Mathieu Soete, chargé de mission sur la transition énergétique pour Greenpeace détaille : "Nous avons listé les 20 entreprises qui reçoivent le plus de quotas gratuits. Parmi elles, on trouve des groupes bien connus en sidérurgie, en chimie comme Ineos, des raffineries comme Exon Mobile ou Total Energie, des cimentiers en Wallonie. La moitié des 4,4 milliards provient du système européen d’échange de quotas."

Et d’expliquer : "Chaque entreprise, en théorie, paye pour pouvoir polluer. Pour chaque tonne de C02 émise, elle doit payer un quota. Mais pour éviter que ces industries quittent l’Europe pour aller s’installer en Inde ou en Chine où l’on ne paie rien, la même Europe les leur offre. La liste de ces pollueurs qui ne paient pas ces quotas représente 94% des émissions industrielles de CO2 émises en Europe."

Pour notre expert, on a mis en place un système de quotas mais dans les faits, ceux qui polluent ne paient pas puisqu’ils les reçoivent gratuitement. Pour la Belgique, cela représente 2,3 milliards d’euros en 2022 qui ne sont pas imputés au budget fédéral, c’est un revenu que l’Etat ne reçoit pas pour la vente des quotas. Or, cet argent devrait être utilisé pour financer nos politiques climatiques. Si on additionne tous ces subsides que la Belgique ne reçoit pas, on arrive à 4,4 milliards d’euros accordés à nos industries en 2022.

Pour les fournisseurs d’électricité, c’est différent. Depuis 2013, l’Europe les oblige à acheter l’entièreté de leurs émissions de CO2 liée à la production de l’électricité, ils ne reçoivent plus de quotas gratuits. Les électriciens ajoutent dès lors ces frais à la facture des industriels, très gros consommateurs d’énergie. Et là, même récriminations que pour les quotas, les patrons parlent de concurrence déloyale par rapport à leurs concurrents par exemple chinois. Ils réclament donc de l’Etat des compensations pour ces coûts d’émissions "indirectes" de CO2.

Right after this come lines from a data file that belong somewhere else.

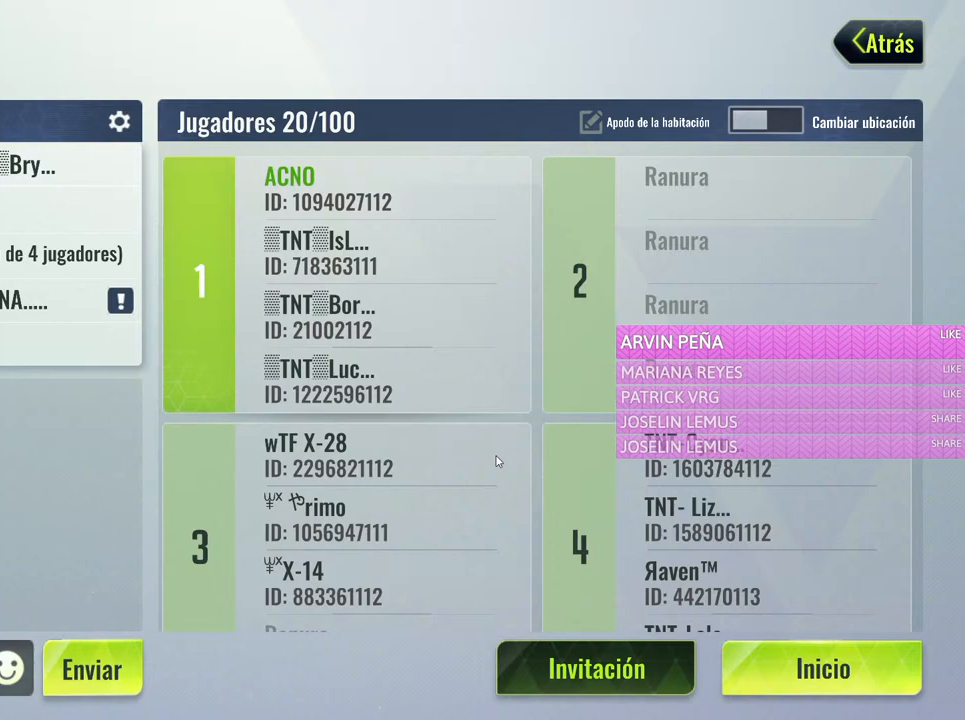
{"keys": [], "mouse": [], "events": []}
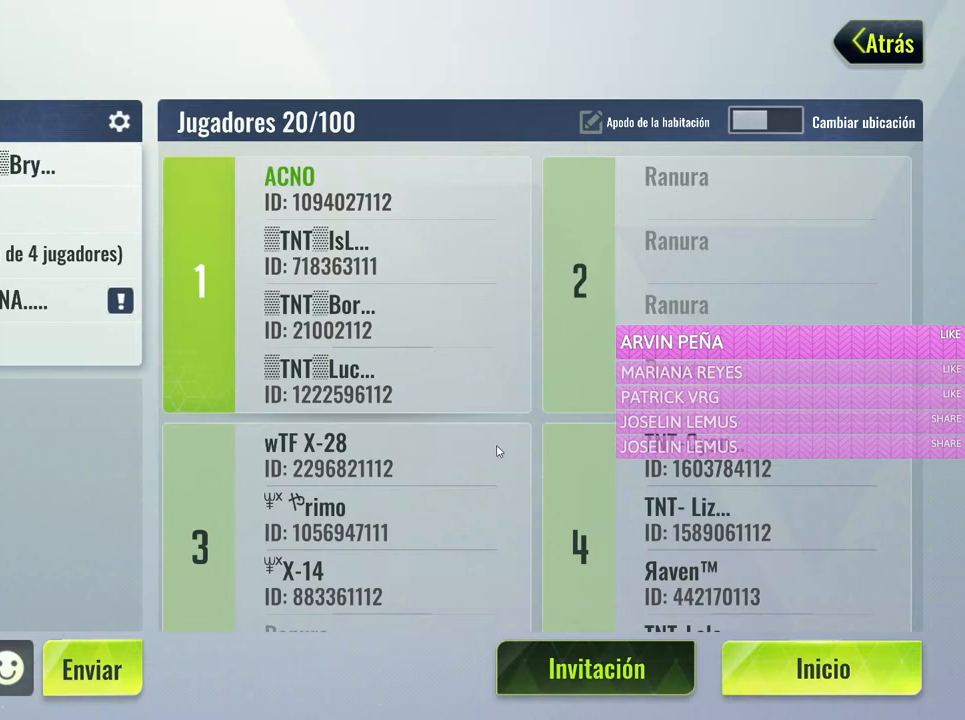
{"keys": [], "mouse": [], "events": []}
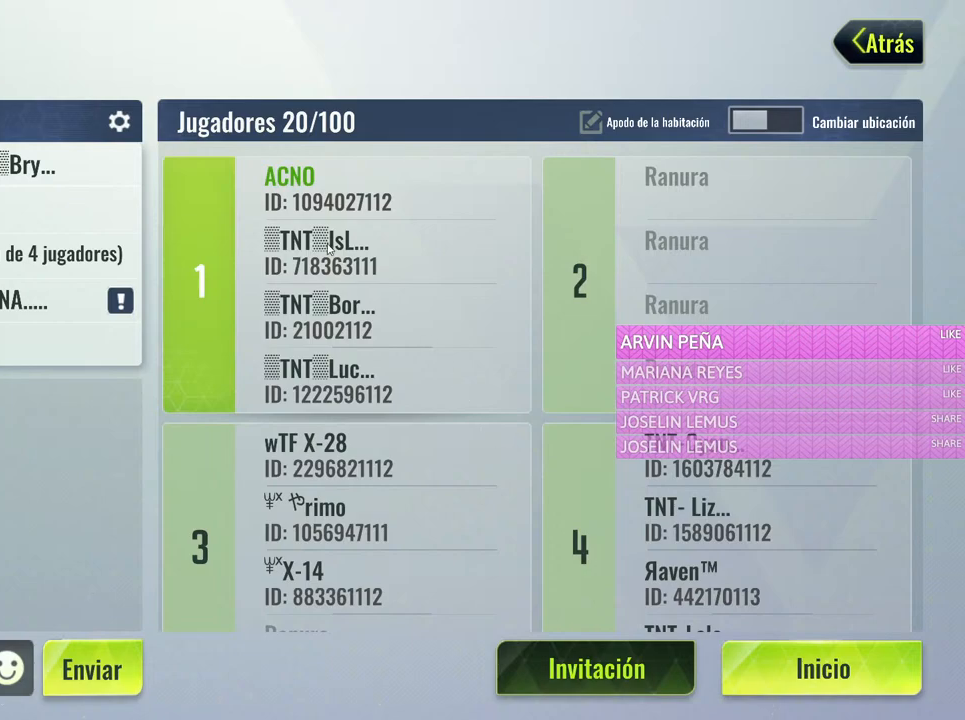
{"keys": [], "mouse": [], "events": []}
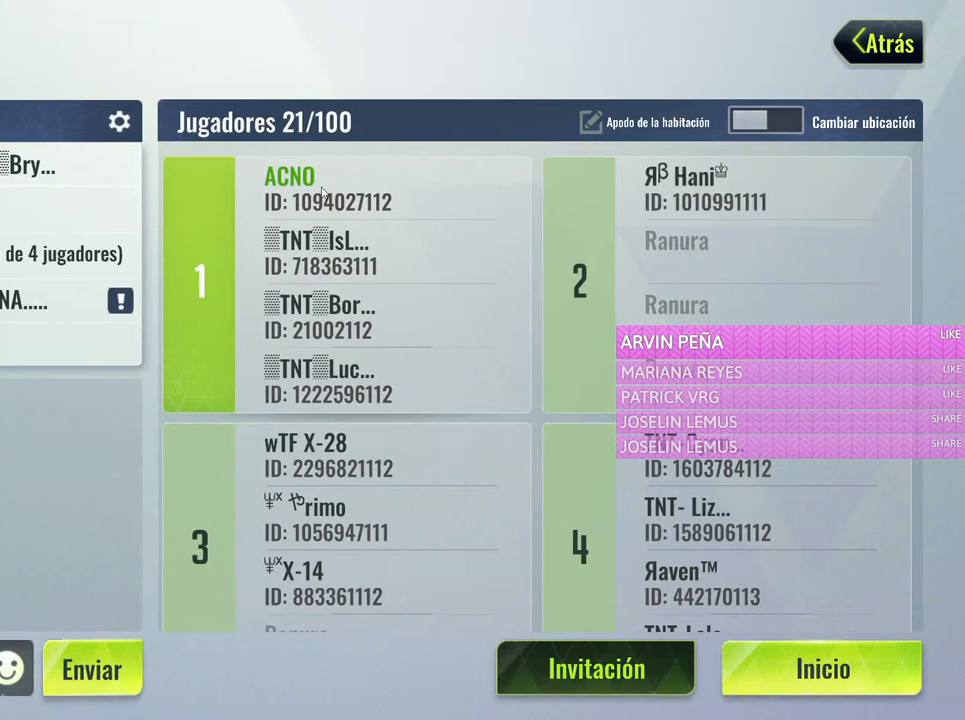
{"keys": [], "mouse": [], "events": []}
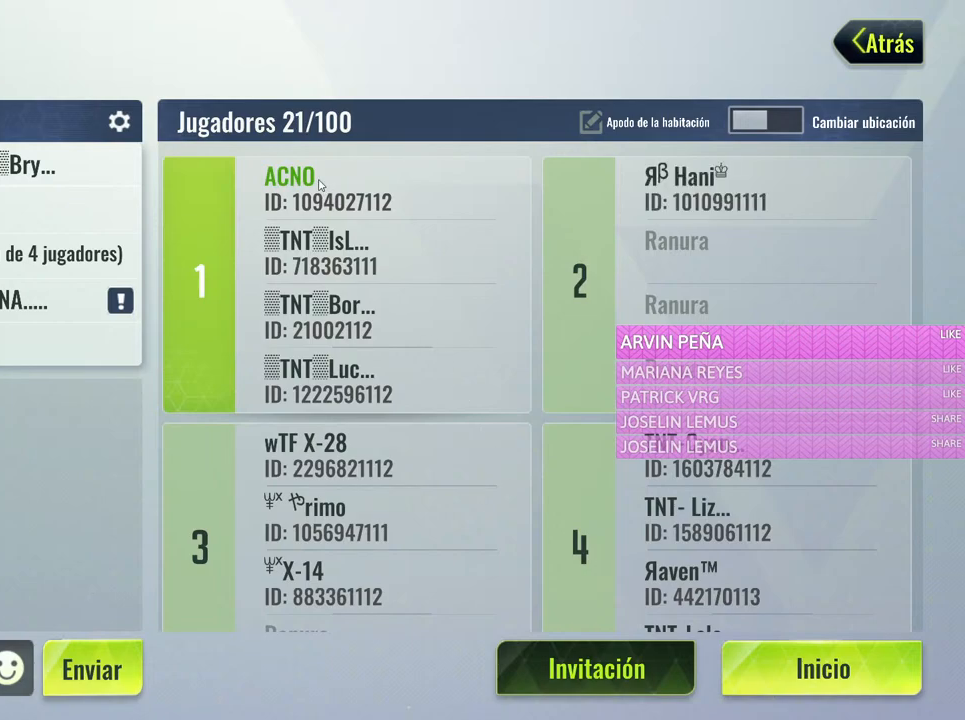
{"keys": [], "mouse": [], "events": []}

L’option est prévue dans le règlement européen mais chaque État membre peut décider de le faire ou non. Wallonie comme Flandre ont décidé de les rembourser. Les industriels même les plus polluants touchent donc ce qu’on appelle une compensation.

"Il y a toute une formule mathématique utilisée par les pouvoirs publics pour définir ce montant" affirme Mathieu Soete, "ce sont des chiffres officiels. Ils sont inscrits dans le budget de la région wallonne : 20 millions en 2022 et 159 millions pour la Flandre. Nous n’avons pas les chiffres entreprise par entreprise car ce sont des données sensibles qui sont protégées."

Au top 5 des entreprises qui en profitent le plus Arcelor-Mittal, Ineos, Nyrstar (production de Zinc), Apéram (acier inox), et la raffinerie Total Energie à Anvers. Elles ont reçu entre 6 et 14 millions d’euros en 2023.

L’exonération de l’accise fédérale était en 2022, de 1,3 milliard pour l’électricité et de 259 millions pour le gaz.

Pour l’organisation environnementale, nos responsables politiques se retranchent souvent derrière l’argument de la finançabilité quand il s’agit de mesures pour le climat ou la nature. Le rapport montre qu’ils sont surtout trop complaisants à l’égard de ces industries polluantes qui ne font pas grand-chose pour diminuer leurs émissions. Ces politiques de subventions ont manifestement manqué leur cible.

À l’heure d’écrire ces lignes, nous n’avons pas encore pu contacter des représentants de l’industrie pour avoir leur version sur l’application de ces politiques de subvention européennes.